Terkait adanya Napi yang menjadi Pengendali Narkoba, ucap Irjen Agung Setya, pihak Kepolisian telah melakukan kerja sama dengan Lapas dan Rutan di Provinsi Sumut.
“Tadi malam kita tangkap Narkotika, Jenis Sabu, seberat 45 Kg. Sabu ini Jaringan dari Provinsi Aceh untuk Wilayah Sumatera. Untuk peredaran di Provinsi Sumatera Utara sampai dengan Provinsi Lampung, kita berhasil tangkap 11 Orang Jaringan ini, dan kita akan kembangkan kembali,” kata Agung.
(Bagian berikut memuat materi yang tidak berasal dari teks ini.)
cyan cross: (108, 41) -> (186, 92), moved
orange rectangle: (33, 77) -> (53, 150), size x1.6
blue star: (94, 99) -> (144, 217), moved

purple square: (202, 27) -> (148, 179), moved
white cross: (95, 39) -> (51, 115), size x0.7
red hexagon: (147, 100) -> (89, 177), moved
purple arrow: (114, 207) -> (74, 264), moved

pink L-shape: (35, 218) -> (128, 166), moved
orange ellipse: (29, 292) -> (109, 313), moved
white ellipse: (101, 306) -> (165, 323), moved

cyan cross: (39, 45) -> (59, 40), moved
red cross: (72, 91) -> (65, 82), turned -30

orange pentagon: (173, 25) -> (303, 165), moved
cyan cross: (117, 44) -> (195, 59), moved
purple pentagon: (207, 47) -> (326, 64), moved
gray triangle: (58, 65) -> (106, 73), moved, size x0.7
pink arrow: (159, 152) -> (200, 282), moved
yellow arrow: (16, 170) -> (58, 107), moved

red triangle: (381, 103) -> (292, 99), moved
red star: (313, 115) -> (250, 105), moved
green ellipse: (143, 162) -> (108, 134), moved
“Kita juga mendapatkan bahwa Jaringan ini juga dikendalikan dari Rutan. Kerja sama kita dengan Rutan untuk terus memberantas ini di Lingkungan Rutan, kita laksanakan,” sambungnya.
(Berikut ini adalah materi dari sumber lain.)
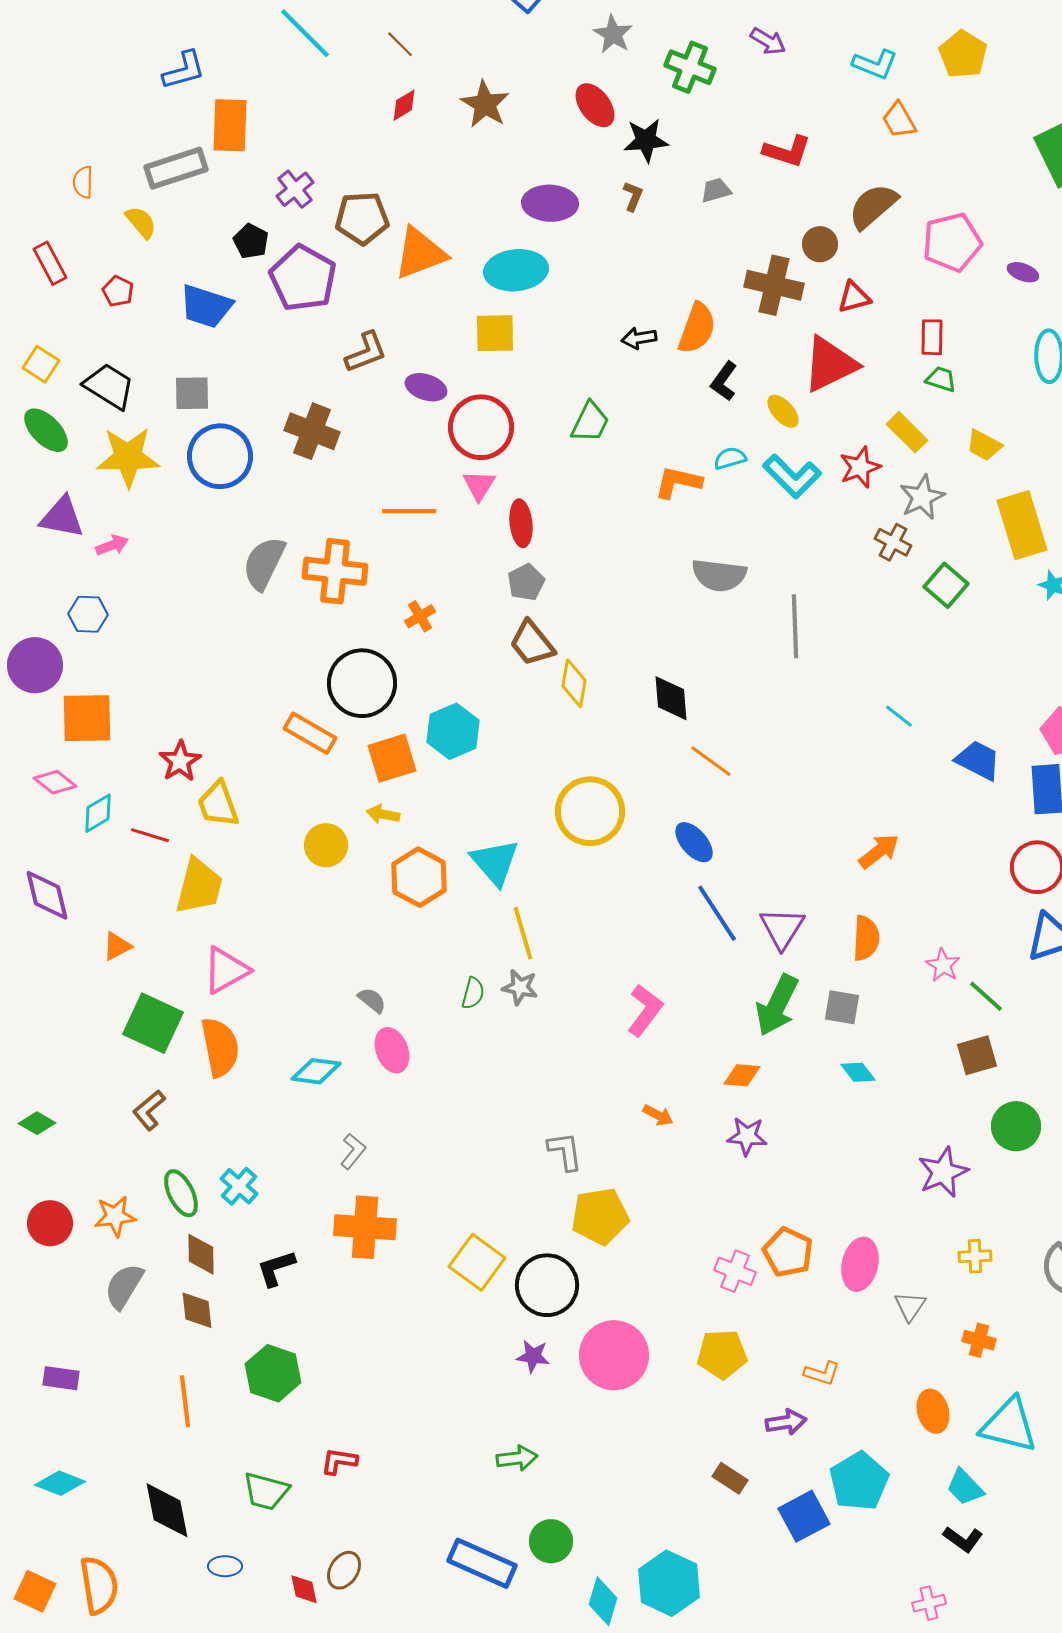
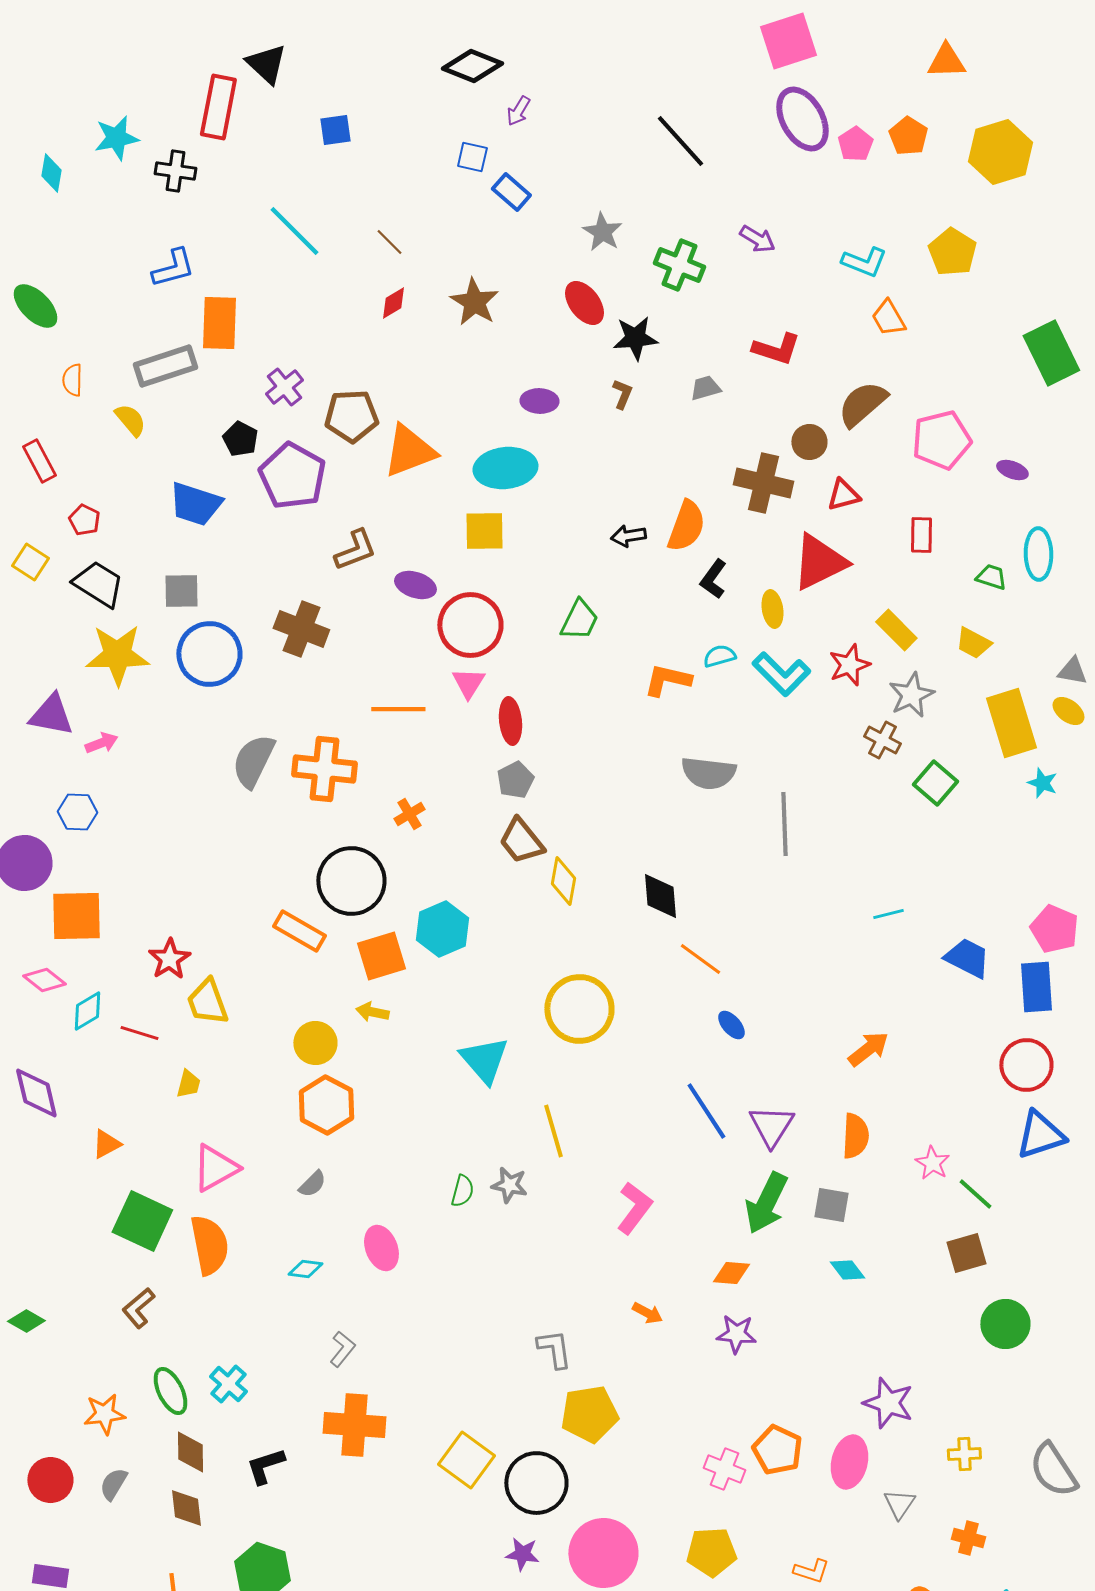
purple ellipse: (550, 203) -> (539, 401), size x0.7
red pentagon: (118, 291) -> (84, 520), moved
green trapezoid: (941, 379) -> (991, 577), moved
yellow ellipse: (783, 411) -> (772, 609), turned 33
green ellipse: (46, 430) -> (35, 306), moved
cyan line: (899, 716) -> (888, 914), turned -52
blue ellipse: (694, 842) -> (731, 1025), moved, size x0.7
orange hexagon: (419, 877) -> (326, 1105), moved
yellow trapezoid: (199, 886) -> (188, 1084), size x0.5
yellow line: (523, 933) -> (553, 1131), moved
gray semicircle: (372, 1000) -> (312, 1184), moved, turned 96
cyan diamond: (316, 1071) -> (305, 1269), size x0.7
purple star: (943, 1172) -> (888, 1403), moved, turned -30
red circle: (50, 1223) -> (50, 1480), moved
gray semicircle: (124, 1286) -> (113, 1484), size x0.7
Irjen Agung Setya menjelaskan, Napi yang masih menjalankan hukuman, namun masih mengendalikan peredaran dan menjadi Bandar Narkotika juga telah ditangkap.
“Ada Tiga Tempat sudah kita lakukan penindakan dengan bekerjasama dengan Rutan,” katanya.
Kapolda mengatakan selama 22 hari terakhir pihak Kepolisian telah menangkap 1.058 Orang Pelaku Narkoba, dengan rincian, Bandar, sebanyak 759 Orang, Pengguna, sebanyak 299 Orang. Sedangkan barang bukti yang disita, Nakotika, Jenis Sabu, seberat 75,97 Kg, dan Jenis Ganja, seberat 114 Kg.
“Pada kesempatan ini saya juga ingin menyampaikan, bahwa pasar atau para Pengguna yang cukup masif di Provinsi Sumatera Utara ini,” ujar Kapolda.
Guna mengatasi persoalan ini, Irjen Agung menawarkan Satu Program Rehabilitasi Sukarela.